Just watched the second Newsroom episode, and thought it was better than the first. I really do not understand all the people panning it.
*** Update ***
Watching Friday’s Bill Maher since my power was out the other day, and Gavin Newsome is on. I like the guy, and agree with much of what he says, but at the same time, all I can think is “THIS GUY SHOULD STAR IN THE NEXT AMERICAN PSYCHO.”
Jager
I have have two old broadcast buddies, one is a recently retired News Director and former anchor, the other a News VP of a good sized station group. They both like the show. One of them told me this past week the Deep Water Horizon breaking news story was spot on.
gorram
Is it just me or does Sorkin really like the idea of female employees and their male bosses (who can fire them and all that jazz) being romantically entangled? It’s a major mood killer for me, and Newsroom has it in spades.
Villago Delenda Est
Well, some of the people panning it are Villagers.
Which explains the problem. Too close to home.
Genghis
Didn’t like the first 15 minutes or so. It got better. Not sure I like the idea of a newsroom thinking they are making some sort of supreme sacrifice by trying to tell the truth.
Best…H
Mnemosyne
@gorram:
Well, to be fair, he tried to do it the other way around in “Studio 60” with the female boss (Amanda Peet) and male employee (Bradley Whitford), but that just got really goddamned creepy. Hint to the fellas: if she changes her number because you call too much, don’t keep calling.
I think I can like “Newsroom.” I’m not sure I like the fact that it’s technically a period show (takes place in 2010, not present day) because it makes it way too easy for Sorkin to make his characters infalliable and smug, but at least he played it two different ways in the two different shows.
I can see why the Villagers hate it, though — it’s pretty much a weekly indictment of, well, their entire professional lives.
Old Dan and Little Ann
My wife was fawing all over Gavin Newsome on Maher when we watched it last night. He reminds of a real life Bruce Wayne. American Psycho is also true.
The prophet Nostradumbass
@Mnemosyne: I thought the first episode was pretty good, but haven’t watched the second one yet. The Jeff Daniels character is rather Olbermann-esque, isn’t he?
Mnemosyne
@The prophet Nostradumbass:
I liked the second episode a little better — by design, it’s not as polished and the characters aren’t quite as smart and infalliable as they were in the pilot (where we had to understand that they’re good at the jobs they do).
There’s a funny joke about Paul Krugman in the second episode that only political junkies will get.
Hill Dweller
The self-important Village assholes have paper thin skins, especially when it comes to criticism in pop culture.
They know this show has a chance to become popular. Millions of people watching a weekly show that credibly rips their profession is something to fear.

★ ★ ★ ★ ★ ★ ★

Direction 1 - Could you copy out the stretch of the Newsroom comment thread above from "I think I can" through "is also true.", word for word?
Direction 2 - How might the Newsroom comment thread above go on? Write the next part, starting after its last comment.

Supplied entries -

★ ★ ★ ★ ★ ★ ★

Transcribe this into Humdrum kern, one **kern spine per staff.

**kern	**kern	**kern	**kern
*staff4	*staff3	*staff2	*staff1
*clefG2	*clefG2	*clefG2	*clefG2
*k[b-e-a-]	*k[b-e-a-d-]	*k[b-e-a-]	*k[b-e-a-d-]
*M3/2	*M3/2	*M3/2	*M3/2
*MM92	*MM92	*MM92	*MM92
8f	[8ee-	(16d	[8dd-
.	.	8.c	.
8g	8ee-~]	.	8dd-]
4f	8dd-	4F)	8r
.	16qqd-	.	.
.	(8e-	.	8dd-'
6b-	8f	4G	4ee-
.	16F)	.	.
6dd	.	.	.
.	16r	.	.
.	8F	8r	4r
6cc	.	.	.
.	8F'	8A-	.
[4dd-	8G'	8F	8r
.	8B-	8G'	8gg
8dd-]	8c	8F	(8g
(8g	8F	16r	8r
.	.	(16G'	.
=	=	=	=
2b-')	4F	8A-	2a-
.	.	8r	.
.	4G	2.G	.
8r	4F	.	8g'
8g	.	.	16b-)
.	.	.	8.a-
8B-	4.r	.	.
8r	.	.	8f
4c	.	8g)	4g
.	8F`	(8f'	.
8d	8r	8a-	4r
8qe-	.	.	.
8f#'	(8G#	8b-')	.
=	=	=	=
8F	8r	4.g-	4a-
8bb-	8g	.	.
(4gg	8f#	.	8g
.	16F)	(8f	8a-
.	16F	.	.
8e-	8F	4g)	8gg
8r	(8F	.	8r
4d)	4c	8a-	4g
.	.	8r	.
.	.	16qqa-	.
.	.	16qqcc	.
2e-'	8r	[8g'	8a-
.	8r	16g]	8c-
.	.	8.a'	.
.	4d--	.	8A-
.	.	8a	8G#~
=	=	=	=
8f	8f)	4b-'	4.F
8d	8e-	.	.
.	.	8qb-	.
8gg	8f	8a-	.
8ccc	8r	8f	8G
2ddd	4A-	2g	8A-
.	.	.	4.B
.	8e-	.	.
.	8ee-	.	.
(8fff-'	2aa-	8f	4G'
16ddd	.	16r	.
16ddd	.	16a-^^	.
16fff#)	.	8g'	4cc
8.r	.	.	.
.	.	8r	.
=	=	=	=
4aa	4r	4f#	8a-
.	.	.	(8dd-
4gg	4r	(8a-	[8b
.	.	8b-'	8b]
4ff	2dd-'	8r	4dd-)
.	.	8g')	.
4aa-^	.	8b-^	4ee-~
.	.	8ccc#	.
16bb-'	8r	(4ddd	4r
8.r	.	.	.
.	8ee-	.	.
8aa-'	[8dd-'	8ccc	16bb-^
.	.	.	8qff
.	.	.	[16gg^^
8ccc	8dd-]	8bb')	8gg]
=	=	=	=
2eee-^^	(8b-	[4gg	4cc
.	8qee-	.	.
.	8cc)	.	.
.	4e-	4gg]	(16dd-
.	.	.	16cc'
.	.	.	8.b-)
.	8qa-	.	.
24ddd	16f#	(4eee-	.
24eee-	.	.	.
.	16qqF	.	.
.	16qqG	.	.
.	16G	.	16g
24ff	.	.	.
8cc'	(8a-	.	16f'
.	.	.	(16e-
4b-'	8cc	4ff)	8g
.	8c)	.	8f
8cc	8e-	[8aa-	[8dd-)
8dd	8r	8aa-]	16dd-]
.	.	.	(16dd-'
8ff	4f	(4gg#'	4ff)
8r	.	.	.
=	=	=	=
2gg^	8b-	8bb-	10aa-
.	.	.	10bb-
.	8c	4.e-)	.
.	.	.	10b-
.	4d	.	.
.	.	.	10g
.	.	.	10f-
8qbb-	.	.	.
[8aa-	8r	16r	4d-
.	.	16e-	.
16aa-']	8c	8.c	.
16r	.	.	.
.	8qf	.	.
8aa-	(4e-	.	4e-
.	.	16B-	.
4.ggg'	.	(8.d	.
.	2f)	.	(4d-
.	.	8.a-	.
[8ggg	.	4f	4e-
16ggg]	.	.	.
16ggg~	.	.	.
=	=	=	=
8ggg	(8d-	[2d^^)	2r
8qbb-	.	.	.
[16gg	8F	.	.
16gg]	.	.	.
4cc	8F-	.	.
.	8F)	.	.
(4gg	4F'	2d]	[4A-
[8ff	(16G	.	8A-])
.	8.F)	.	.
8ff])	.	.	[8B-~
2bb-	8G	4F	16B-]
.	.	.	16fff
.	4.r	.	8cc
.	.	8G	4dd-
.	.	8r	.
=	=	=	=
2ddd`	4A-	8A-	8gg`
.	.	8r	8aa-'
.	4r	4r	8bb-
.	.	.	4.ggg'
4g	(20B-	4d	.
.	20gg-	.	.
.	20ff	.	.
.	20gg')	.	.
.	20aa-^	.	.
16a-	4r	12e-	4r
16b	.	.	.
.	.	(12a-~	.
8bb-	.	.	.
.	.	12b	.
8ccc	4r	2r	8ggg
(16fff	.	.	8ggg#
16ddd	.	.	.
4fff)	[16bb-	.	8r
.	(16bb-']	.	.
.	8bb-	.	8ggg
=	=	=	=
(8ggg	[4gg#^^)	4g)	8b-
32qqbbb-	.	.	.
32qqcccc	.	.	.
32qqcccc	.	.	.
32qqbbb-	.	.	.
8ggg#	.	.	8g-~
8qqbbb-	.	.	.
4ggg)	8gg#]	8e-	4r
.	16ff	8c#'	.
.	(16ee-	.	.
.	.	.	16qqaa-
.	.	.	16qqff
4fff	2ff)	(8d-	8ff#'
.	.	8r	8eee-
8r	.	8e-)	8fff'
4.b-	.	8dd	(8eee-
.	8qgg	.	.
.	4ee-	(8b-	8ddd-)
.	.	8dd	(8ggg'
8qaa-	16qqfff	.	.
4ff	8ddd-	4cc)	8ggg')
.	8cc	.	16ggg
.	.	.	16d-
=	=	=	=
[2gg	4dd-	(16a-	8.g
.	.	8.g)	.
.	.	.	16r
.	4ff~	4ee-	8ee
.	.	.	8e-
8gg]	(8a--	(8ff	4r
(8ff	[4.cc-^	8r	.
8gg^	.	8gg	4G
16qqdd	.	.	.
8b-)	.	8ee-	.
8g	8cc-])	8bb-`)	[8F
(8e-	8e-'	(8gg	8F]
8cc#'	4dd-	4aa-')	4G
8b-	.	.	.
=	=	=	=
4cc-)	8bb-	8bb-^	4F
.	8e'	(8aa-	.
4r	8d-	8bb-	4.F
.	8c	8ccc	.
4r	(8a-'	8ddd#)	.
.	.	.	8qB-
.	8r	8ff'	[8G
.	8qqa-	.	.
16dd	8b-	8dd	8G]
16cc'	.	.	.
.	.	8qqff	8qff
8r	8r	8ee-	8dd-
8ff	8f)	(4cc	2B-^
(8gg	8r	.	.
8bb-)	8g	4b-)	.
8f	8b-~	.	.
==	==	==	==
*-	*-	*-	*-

★ ★ ★ ★ ★ ★ ★

Written reply 1 -
I think I can like “Newsroom.” I’m not sure I like the fact that it’s technically a period show (takes place in 2010, not present day) because it makes it way too easy for Sorkin to make his characters infalliable and smug, but at least he played it two different ways in the two different shows.
I can see why the Villagers hate it, though — it’s pretty much a weekly indictment of, well, their entire professional lives.
Old Dan and Little Ann
My wife was fawing all over Gavin Newsome on Maher when we watched it last night. He reminds of a real life Bruce Wayne. American Psycho is also true.

Written reply 2 -
As for Maher, I haven’t watched his show in a while. His inability to competently discuss a topic that wasn’t on the prearranged list became unbearable.
freelancer
I like the show, and it has its cringeworthy moments. Anyone who has’t seen the Sorkinisms video should. I spotted a new one in this ep, and I’m only five minutes into it at the moment. Will memorized the names of all the staffers, and name drops someone no West Wing fan would forget:
I’m just waiting to hear the name Alberto Fedrigotti on the Newsroom.
Dig the show, Aaron, but stop recycling! It’s jarring for your fans and takes them out of the scene.
Spaghetti Lee
@Hill Dweller:
Let’s not get carried away here. The ‘evil businessman’ is one of the most common characters in pop culture but it hasn’t rid us of actual evil businessmen.
Mnemosyne
@gorram:
Also, too, technically the work relationship between anchor and producer isn’t a boss/employee relationship. That’s why they made a big deal in the pilot about how he went to his agent and renegotiated his contract just so he would have the power to fire Mackenzie at the end of each week if he wanted to. That’s also how his boss was able to bring Mackenzie in without his knowledge — as the anchor, he’s not actually her boss, but since he’s the talent he does have some say in who he works with.
Mnemosyne
@freelancer:
G is hoping that “Newsroom” exists in the same universe and at the same network as “Sports Night” and that we’ll get to see Felicity Huffman walk past the camera as an extra at some point.
IOW, some geeks live for that shit. :-)
Temporarily Max McGee (soon enough to be Andy K again)
@Villago Delenda Est:
I haven’t seen it, but from what I take away from the negative reviews I’ve read is that since The West Wing ended its run (I’ll leave Studio 60 out of the conversation because it obviously failed in many other ways) Sorkin’s sort of overwrought, auteur-lectures-through-extended-monologue approach fell out of fashion.
I credit scenes produced in the interim, such as this (which is quite anti-Sorkin), for forcing critics to reconsider their expectations of television. At some point Sorkin is going to have to come to learn to utilize all of the tools of the medium- okay, the camera- rather than resting on dialogue to tell a story.
Bubblegum Tate
Ha, Newsome. He’s somewhere between Patrick Bateman and Bill Clinton.
pbriggsiam
Maybe it’s bad because because the screenwriting is not how people talk (except maybe in the mind of Sorkin) . Almost all the characters come across as arrogant and self-absorbed.
Waiting for the substantive underlying commentary about the media and our country as well as the genuinely moving moments of humanity is not worth it given the above. I don’t identify with bizarre elite world of Sorkin’s characters’ dialogue.
Kane
At first glance I thought Bill’s guest was Scott from the Kardashians.
freelancer
@Temporarily Max McGee (soon enough to be Andy K again):
Me from five minutes ago on IM:
Temporarily Max McGee (soon enough to be Andy K again)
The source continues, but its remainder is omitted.